The last session of the first day at DIS featured Nick Rockwell, the CTO of New York Times. He took as his theme ‘News in the Age of Algorithmic Recommendation,’ and used the slot to explore the newspaper's innovations in the personalisation of content.
Nick started with an update about the NYT, describing it as a “170 year old ‘used to be a newspaper,’ which now reaches 150 million digital readers every month, all over the world.”
He also spoke of the NYT’s mission which is “to seek the truth and help people understand the world.” Nick added that “great journalism has the power to make readers lives more fulfilling and society strong and more just.”
Nick then explained how ‘digital transformation’ is working at the NYT with the company attracting 3.4 million digital subscribers, and that it was on course to hit its target of $800 million in digital revenue by 2020. Interestingly, Nick added that company CEO Mark Thompson had set a new ambitious goal of 10 million subscribers. Apparently the paywall was initially an experiment at the NYT, but has clearly been very successful. He then rhetorically asked if the NYT could become a internet scaled business the size of Spotify or Netflix?

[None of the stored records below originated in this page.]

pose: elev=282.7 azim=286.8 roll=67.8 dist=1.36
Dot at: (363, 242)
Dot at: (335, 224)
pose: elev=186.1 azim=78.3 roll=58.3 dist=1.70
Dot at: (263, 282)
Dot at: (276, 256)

Nick ran through how both of those platforms have innovated in personalisation and what the business outcomes of their systems have been. Nick suggested 30% of Spotify plays come from recommendations, while Netflix views are 80% recommendations. In other words, personalisation has been a huge element of their stratospheric growth.
Cautious approach to personalisation
Nick then began to explain the NYT’s approach to personalisation saying that “they had taken a cautious approach inserting articles mainly below the fold.”

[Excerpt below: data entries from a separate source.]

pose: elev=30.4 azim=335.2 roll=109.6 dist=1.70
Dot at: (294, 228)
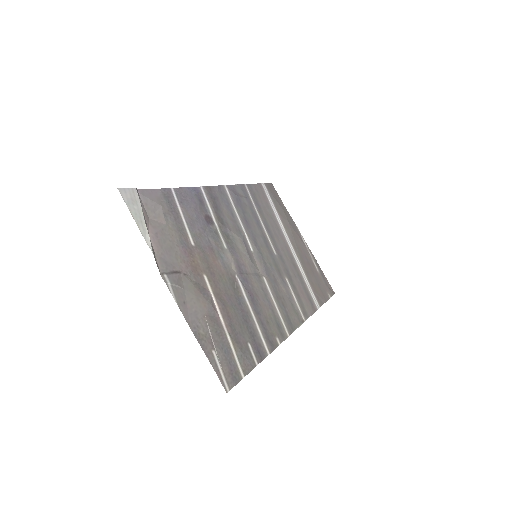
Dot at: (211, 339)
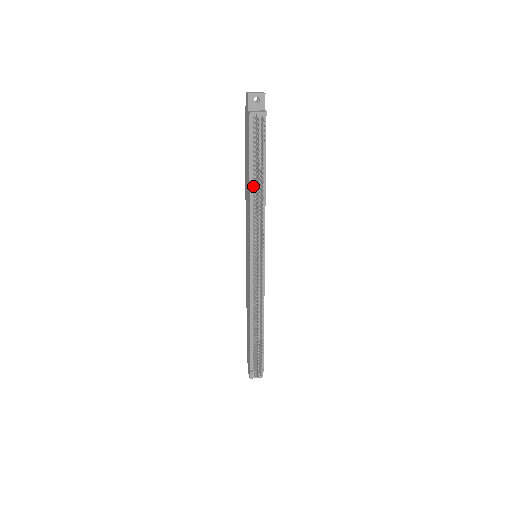
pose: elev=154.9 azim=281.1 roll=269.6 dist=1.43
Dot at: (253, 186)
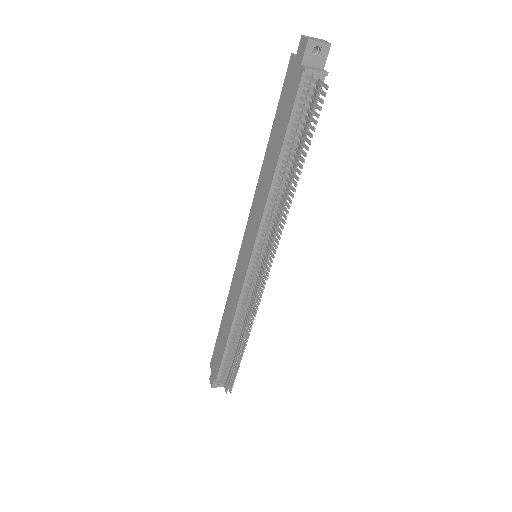
Dot at: (280, 172)
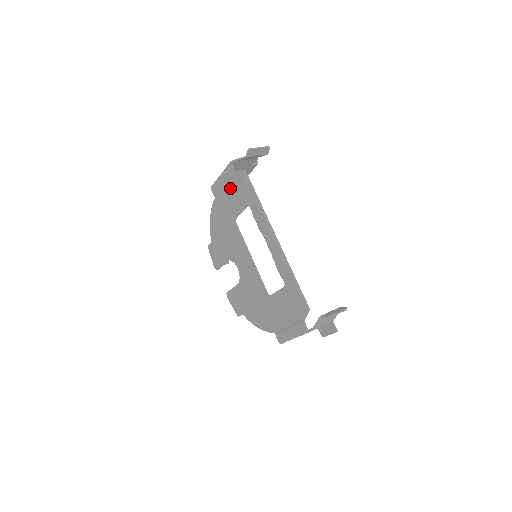
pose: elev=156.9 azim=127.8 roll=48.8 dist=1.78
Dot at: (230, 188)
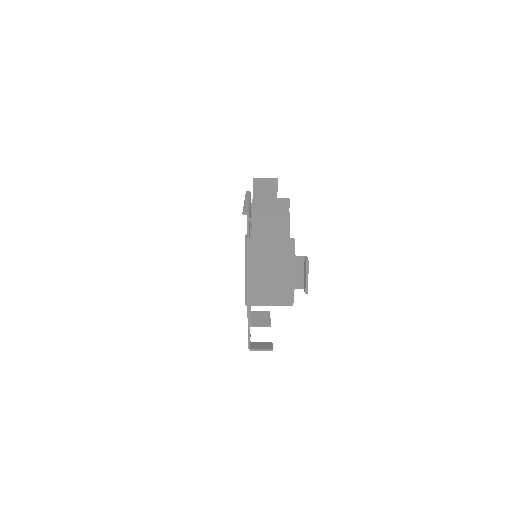
Dot at: occluded
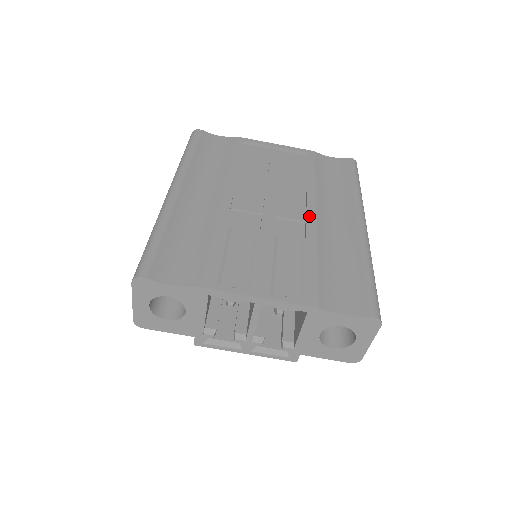
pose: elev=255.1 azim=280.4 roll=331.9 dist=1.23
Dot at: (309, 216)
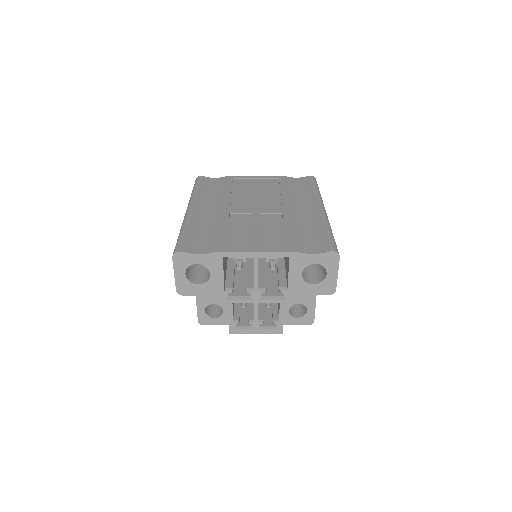
Dot at: (284, 209)
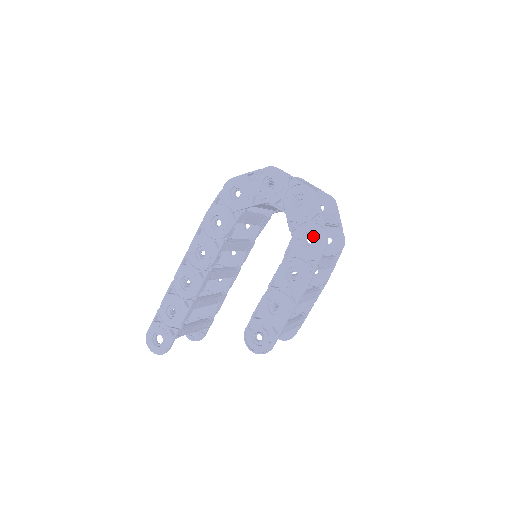
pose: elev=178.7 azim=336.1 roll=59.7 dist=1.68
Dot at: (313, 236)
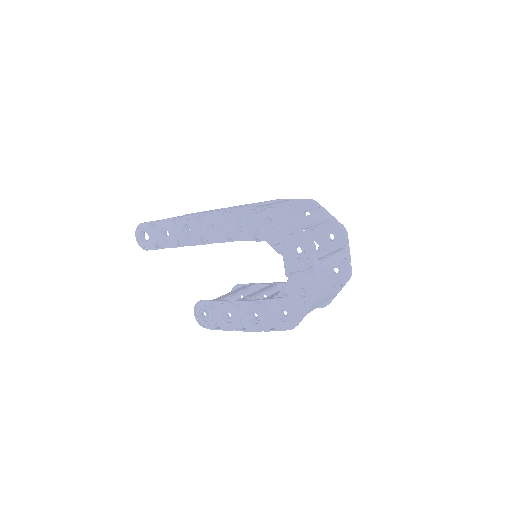
Dot at: (289, 315)
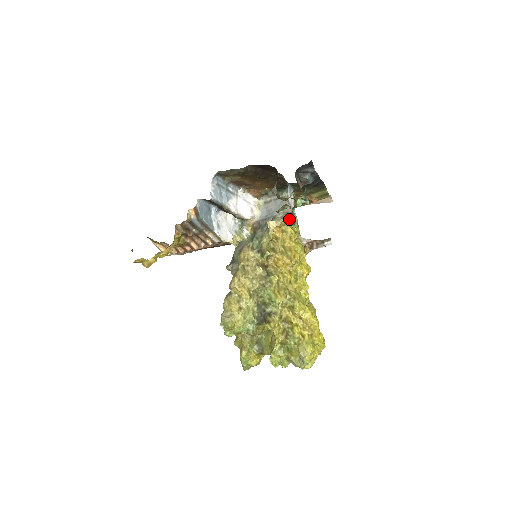
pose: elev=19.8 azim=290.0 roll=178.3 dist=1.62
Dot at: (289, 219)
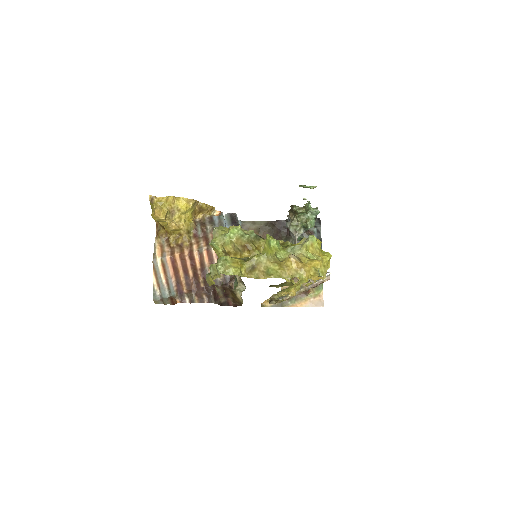
Dot at: occluded
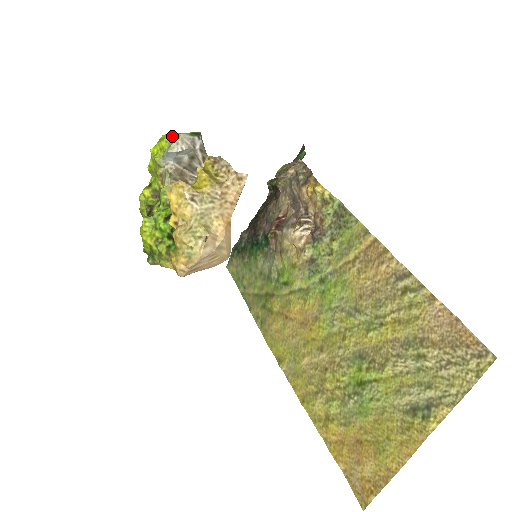
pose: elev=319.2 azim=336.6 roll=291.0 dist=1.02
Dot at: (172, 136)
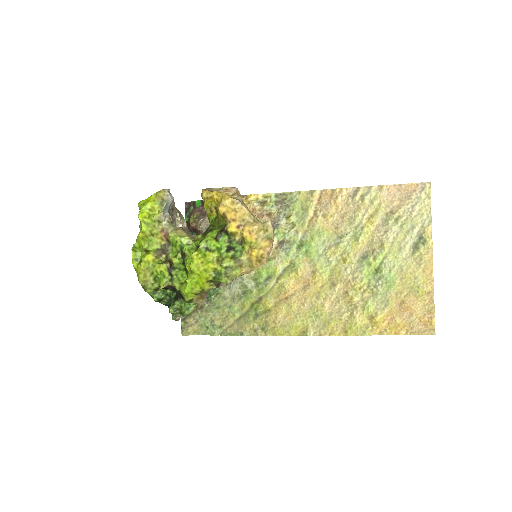
Dot at: (155, 195)
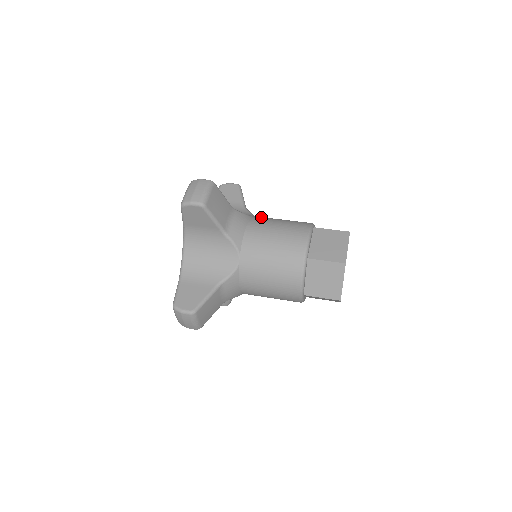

“Curation is the core purpose of the homepage,” added Nick. “It has a hierarchy which is a difficult environment for recommendation. There are other reasons why we have been a little reluctant to embrace personalisation, including our own perfectionism, concern over creating a filter bubble and a lack of clarity as to why the company would do it.”
Nick then spoke about the changes in the media and how these have impacted the NYT. He stressed that “today we are mobile first, powered by platforms and apps and with proven digital subscription models.”
He added that the shift from advertising to a subscriber first business driven by digital had created a new sweet spot for the NYT - readers who are in the middle part of the customer journey who have a relationship with the NYT (they may have downloaded the app), but have not yet subscribed. Readers apparently pay for the NYT as they trust the paper and its journalists, like its in-depth coverage and the way it complements social media.
Getting the rigth balance
Nick then began to unpick how recommendations could be integrated into the suite of NYT products. He asked the audience if they felt that personalisation solves FOMO.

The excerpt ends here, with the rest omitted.